This is a delicious thai dish that I made after tinkering with a few. Soooo good! You can use any combination of vegies you like, and even change the chicken to shrimp if you prefer.
- 1 lb linguine
- 4 boneless skinless chicken breasts
- 1 tablespoon oil
- 3⁄4 cup carrot, julienned
- 3⁄4 cup zucchini, julienned
- 1 cup broccoli floret
- 4 tablespoons fresh ginger, minced
- 6 tablespoons orange juice
- 2 tablespoons soy sauce
- 4 1⁄2 tablespoons sesame oil
- 3 tablespoons brown sugar
- 2 tablespoons rice wine vinegar
- 1⁄4 cup peanut butter
- 1 jalapeno, seeded and minced (optional)
- 1⁄2 cup white wine
- 1⁄2-1 cup cilantro, chopped
- 1⁄2 cup toasted peanuts
- Cook linguini to al dente.
- While linguini is cooking, grill or saute chicken until done; slice thinly and set aside.

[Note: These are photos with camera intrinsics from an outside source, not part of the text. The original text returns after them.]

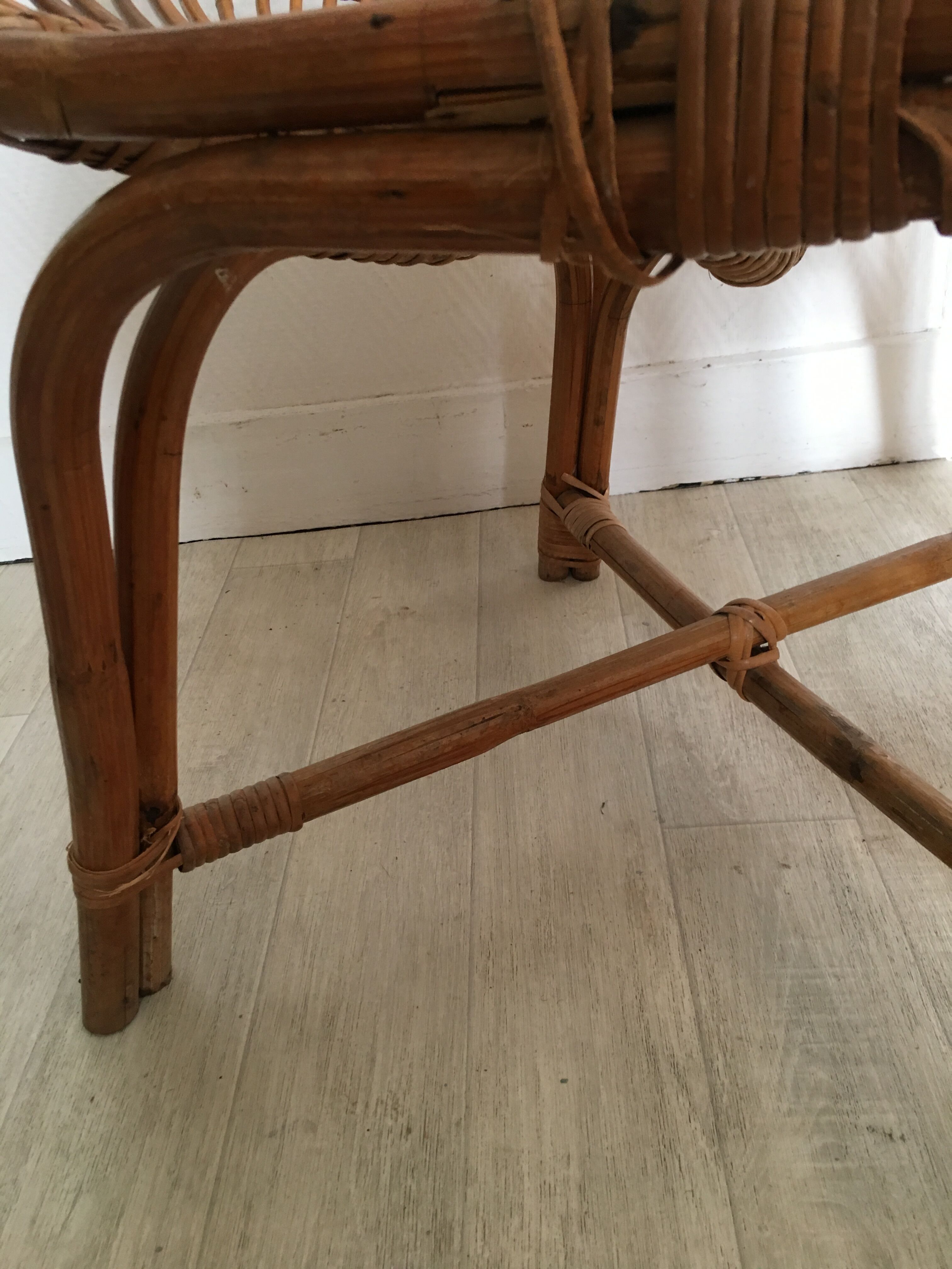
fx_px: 1063
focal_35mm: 29
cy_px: 634
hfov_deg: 48.2
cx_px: 476
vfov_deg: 61.7
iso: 125
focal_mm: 4.15
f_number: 2.2
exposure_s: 1/33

- Make peanut sauce by combining ginger, orange juice, soy sauce, sesame oil, brown sugar, vinegar and peanut butter. Mix well. Set aside.
- Heat wok or large skillet over medium high heat.
- Add oil.
- When oil is hot, add vegies and sauce 1 minute.
- Add in chicken, peanut sauce and wine, and cook until reduced by half.
- Place drained linguini in a large bowl.
- Pour sauce over, toss.
- Garnish with cilantro and peanuts.